SOURCE MATERIAL:
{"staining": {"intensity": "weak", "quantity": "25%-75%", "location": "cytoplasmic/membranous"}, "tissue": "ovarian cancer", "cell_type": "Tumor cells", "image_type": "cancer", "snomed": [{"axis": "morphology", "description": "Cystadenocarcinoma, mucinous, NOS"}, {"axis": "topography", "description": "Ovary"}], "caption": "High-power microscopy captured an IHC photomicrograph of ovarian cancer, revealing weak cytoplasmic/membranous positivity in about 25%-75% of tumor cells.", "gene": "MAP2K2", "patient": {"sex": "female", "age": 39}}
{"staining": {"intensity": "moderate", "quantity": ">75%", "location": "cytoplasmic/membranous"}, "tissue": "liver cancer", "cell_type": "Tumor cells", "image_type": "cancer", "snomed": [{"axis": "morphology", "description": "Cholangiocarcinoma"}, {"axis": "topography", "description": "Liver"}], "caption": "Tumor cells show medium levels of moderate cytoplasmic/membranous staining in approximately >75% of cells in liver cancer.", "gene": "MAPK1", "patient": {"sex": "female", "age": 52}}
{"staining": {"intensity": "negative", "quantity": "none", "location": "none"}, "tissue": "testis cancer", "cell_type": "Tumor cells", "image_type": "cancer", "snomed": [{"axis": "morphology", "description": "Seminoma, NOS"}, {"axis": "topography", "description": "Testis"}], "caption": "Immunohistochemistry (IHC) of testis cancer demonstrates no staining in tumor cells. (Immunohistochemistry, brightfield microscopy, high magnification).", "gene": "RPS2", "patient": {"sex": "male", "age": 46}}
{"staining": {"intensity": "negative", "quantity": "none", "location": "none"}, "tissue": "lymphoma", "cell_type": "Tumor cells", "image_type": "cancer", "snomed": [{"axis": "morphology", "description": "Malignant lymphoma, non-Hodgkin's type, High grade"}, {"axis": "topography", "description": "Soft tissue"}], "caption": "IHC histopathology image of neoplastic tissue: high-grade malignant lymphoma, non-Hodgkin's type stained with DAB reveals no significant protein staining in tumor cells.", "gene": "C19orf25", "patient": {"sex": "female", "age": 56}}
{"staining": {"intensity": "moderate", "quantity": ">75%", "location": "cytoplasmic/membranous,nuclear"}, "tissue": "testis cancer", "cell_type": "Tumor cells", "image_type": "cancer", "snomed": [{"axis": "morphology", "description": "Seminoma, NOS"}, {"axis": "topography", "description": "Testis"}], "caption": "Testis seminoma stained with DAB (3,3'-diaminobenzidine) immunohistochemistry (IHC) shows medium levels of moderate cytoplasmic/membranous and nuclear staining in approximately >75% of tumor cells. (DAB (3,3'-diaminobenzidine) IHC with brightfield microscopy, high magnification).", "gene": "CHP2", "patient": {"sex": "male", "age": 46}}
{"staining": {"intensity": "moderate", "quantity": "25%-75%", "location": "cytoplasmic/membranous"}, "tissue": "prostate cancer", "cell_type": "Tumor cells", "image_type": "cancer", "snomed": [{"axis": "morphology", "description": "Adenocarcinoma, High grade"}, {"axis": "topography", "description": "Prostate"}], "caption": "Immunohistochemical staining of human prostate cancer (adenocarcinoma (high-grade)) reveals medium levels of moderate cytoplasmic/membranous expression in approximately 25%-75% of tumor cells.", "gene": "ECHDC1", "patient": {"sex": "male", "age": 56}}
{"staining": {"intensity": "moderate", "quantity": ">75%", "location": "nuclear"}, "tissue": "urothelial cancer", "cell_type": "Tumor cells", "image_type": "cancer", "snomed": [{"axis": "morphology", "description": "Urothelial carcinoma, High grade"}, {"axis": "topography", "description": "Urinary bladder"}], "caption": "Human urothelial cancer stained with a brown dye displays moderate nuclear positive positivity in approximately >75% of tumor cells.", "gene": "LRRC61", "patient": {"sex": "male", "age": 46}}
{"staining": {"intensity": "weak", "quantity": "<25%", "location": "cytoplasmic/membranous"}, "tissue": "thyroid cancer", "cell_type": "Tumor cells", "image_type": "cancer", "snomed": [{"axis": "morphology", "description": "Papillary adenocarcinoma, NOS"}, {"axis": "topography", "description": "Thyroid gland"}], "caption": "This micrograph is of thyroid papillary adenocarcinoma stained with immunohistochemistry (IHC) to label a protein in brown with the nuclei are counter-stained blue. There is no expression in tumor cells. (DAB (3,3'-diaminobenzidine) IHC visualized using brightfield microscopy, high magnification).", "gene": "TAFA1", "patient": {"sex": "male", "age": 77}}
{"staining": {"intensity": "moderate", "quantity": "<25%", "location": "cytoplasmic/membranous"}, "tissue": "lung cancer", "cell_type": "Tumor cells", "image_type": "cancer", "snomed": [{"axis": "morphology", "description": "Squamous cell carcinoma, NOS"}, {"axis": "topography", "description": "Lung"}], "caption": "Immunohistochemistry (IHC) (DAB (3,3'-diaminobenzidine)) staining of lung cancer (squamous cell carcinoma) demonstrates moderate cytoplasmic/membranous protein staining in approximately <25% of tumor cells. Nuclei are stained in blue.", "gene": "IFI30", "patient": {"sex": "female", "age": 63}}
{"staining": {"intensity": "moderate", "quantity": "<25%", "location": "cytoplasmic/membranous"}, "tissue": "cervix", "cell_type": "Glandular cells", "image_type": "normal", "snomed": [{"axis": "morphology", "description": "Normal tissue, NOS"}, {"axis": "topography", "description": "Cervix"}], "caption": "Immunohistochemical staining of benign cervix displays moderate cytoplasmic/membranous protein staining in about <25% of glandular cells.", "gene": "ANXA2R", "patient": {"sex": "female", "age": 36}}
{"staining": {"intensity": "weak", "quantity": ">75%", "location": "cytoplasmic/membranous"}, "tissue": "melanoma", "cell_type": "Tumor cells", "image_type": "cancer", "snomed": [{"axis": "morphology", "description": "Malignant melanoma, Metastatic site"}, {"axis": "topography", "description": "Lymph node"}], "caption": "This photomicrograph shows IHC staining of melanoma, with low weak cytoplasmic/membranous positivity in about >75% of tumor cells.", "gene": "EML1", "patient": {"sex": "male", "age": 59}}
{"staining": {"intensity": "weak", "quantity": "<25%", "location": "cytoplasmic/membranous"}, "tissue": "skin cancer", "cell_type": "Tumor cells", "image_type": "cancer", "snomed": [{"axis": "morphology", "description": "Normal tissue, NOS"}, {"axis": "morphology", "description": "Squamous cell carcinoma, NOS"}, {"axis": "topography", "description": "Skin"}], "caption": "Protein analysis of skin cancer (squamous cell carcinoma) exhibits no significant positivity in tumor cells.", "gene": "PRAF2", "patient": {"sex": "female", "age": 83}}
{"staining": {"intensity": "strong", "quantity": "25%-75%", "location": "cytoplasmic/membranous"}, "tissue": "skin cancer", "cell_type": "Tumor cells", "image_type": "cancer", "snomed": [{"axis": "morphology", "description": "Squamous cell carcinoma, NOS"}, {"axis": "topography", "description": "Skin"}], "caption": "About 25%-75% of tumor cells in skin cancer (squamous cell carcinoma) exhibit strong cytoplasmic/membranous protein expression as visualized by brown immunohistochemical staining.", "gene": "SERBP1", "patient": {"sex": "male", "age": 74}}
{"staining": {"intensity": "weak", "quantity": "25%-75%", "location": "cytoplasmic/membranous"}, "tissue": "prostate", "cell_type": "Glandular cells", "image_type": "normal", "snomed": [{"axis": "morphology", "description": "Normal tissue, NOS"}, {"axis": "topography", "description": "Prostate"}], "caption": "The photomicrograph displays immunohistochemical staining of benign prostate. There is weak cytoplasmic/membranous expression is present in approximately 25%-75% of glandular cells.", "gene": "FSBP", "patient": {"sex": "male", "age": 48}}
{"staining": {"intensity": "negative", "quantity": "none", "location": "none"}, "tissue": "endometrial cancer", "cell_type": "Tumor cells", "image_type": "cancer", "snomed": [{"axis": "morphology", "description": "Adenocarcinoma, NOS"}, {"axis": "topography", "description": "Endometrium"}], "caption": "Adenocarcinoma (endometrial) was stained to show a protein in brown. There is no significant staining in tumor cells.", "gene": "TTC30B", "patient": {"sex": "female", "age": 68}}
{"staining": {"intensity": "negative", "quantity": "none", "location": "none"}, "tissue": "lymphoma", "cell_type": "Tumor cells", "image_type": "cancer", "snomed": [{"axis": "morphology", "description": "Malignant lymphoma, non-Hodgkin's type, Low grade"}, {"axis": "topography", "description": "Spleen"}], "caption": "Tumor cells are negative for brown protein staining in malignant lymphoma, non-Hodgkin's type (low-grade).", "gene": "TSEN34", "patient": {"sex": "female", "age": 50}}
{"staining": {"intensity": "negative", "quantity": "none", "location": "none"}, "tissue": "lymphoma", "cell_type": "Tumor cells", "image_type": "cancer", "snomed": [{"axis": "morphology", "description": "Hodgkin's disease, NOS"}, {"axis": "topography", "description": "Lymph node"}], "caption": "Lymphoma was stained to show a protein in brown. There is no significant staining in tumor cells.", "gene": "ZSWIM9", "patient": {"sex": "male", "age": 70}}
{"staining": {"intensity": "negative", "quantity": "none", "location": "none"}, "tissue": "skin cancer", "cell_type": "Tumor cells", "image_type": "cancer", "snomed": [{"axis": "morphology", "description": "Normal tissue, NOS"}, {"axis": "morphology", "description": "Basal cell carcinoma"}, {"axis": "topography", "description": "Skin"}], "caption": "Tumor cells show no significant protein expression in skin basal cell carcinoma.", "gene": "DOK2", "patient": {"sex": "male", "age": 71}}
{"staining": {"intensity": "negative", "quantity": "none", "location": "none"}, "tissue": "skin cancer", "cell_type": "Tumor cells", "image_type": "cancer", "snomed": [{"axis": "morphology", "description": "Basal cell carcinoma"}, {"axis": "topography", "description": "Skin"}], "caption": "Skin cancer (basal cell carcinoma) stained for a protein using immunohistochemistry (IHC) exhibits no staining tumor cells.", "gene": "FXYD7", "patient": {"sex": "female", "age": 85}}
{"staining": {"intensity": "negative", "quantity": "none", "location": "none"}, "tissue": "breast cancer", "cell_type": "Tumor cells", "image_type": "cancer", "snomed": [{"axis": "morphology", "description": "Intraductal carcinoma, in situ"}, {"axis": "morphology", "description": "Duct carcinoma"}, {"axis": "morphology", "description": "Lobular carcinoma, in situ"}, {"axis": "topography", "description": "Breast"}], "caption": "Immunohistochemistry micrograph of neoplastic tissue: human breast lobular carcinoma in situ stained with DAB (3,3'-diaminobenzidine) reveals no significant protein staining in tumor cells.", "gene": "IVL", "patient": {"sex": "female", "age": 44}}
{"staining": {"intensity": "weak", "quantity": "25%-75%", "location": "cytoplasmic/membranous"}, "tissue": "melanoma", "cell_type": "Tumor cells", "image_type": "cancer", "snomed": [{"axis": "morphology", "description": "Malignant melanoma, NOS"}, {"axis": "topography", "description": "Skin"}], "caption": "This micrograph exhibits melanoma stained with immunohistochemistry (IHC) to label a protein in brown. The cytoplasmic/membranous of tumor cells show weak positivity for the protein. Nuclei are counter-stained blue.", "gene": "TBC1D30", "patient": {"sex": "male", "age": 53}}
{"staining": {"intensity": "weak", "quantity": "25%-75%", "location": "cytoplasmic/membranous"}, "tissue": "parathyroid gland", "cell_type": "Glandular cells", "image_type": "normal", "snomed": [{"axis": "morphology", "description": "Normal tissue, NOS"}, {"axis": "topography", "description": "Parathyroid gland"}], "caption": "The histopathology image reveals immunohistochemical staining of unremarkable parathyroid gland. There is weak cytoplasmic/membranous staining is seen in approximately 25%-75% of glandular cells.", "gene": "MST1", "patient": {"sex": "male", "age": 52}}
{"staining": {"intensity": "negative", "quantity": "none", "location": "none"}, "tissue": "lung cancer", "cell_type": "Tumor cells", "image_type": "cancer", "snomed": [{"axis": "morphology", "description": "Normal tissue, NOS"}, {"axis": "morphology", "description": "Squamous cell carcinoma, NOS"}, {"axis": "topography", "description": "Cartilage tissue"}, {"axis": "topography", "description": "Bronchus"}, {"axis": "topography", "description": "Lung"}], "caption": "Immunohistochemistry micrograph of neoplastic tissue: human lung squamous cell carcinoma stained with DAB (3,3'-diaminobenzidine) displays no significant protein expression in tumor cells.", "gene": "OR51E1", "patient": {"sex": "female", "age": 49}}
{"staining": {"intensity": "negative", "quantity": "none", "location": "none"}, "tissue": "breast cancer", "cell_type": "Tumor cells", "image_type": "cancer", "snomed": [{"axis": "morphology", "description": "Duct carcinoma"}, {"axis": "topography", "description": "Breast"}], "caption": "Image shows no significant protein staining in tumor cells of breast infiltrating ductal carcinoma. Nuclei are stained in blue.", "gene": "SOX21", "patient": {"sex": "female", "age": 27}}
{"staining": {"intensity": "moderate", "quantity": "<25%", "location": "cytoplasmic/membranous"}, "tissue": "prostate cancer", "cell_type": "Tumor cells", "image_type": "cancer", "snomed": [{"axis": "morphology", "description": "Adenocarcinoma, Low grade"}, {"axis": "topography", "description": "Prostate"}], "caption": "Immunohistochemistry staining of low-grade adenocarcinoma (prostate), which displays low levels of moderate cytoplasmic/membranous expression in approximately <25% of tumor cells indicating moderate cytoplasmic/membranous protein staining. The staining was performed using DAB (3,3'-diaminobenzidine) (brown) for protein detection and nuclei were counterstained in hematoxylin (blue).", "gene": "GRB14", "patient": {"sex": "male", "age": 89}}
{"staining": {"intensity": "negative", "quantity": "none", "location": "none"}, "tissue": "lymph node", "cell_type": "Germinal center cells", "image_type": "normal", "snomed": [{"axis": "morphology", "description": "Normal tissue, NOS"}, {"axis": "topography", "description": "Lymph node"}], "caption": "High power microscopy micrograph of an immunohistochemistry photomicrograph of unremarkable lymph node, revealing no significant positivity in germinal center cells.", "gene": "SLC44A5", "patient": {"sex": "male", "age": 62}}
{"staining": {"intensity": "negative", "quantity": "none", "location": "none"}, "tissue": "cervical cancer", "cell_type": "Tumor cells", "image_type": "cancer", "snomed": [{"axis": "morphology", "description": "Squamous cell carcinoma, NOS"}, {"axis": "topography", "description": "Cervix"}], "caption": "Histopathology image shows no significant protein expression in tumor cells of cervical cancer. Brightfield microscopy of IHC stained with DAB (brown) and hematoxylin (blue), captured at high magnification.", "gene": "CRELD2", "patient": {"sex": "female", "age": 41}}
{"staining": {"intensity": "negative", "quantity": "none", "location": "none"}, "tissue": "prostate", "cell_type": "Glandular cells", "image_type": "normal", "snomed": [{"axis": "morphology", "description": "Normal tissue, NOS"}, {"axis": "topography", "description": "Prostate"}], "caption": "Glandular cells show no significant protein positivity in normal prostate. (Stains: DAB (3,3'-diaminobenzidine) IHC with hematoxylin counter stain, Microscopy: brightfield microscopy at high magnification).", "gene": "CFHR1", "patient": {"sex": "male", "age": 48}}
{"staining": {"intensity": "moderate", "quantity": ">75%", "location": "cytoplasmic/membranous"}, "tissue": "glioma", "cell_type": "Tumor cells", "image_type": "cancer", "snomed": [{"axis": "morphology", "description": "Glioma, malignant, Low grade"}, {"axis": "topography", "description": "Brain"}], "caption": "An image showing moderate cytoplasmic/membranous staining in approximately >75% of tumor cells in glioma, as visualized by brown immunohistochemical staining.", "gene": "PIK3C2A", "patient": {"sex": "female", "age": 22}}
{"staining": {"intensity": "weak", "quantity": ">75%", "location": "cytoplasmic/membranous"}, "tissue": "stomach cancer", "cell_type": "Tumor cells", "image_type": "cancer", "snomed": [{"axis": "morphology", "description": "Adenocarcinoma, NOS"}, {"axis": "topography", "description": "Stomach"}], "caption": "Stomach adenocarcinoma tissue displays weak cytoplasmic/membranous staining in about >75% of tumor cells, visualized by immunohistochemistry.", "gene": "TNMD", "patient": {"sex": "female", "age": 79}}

WHAT TO WORK ON:
Beginning with the first line of the entries, repeat each line exactly until you have reproduced the one containing "cells show medium", and add nothing further.

EXPECTED ANSWER:
{"staining": {"intensity": "weak", "quantity": "25%-75%", "location": "cytoplasmic/membranous"}, "tissue": "ovarian cancer", "cell_type": "Tumor cells", "image_type": "cancer", "snomed": [{"axis": "morphology", "description": "Cystadenocarcinoma, mucinous, NOS"}, {"axis": "topography", "description": "Ovary"}], "caption": "High-power microscopy captured an IHC photomicrograph of ovarian cancer, revealing weak cytoplasmic/membranous positivity in about 25%-75% of tumor cells.", "gene": "MAP2K2", "patient": {"sex": "female", "age": 39}}
{"staining": {"intensity": "moderate", "quantity": ">75%", "location": "cytoplasmic/membranous"}, "tissue": "liver cancer", "cell_type": "Tumor cells", "image_type": "cancer", "snomed": [{"axis": "morphology", "description": "Cholangiocarcinoma"}, {"axis": "topography", "description": "Liver"}], "caption": "Tumor cells show medium levels of moderate cytoplasmic/membranous staining in approximately >75% of cells in liver cancer.", "gene": "MAPK1", "patient": {"sex": "female", "age": 52}}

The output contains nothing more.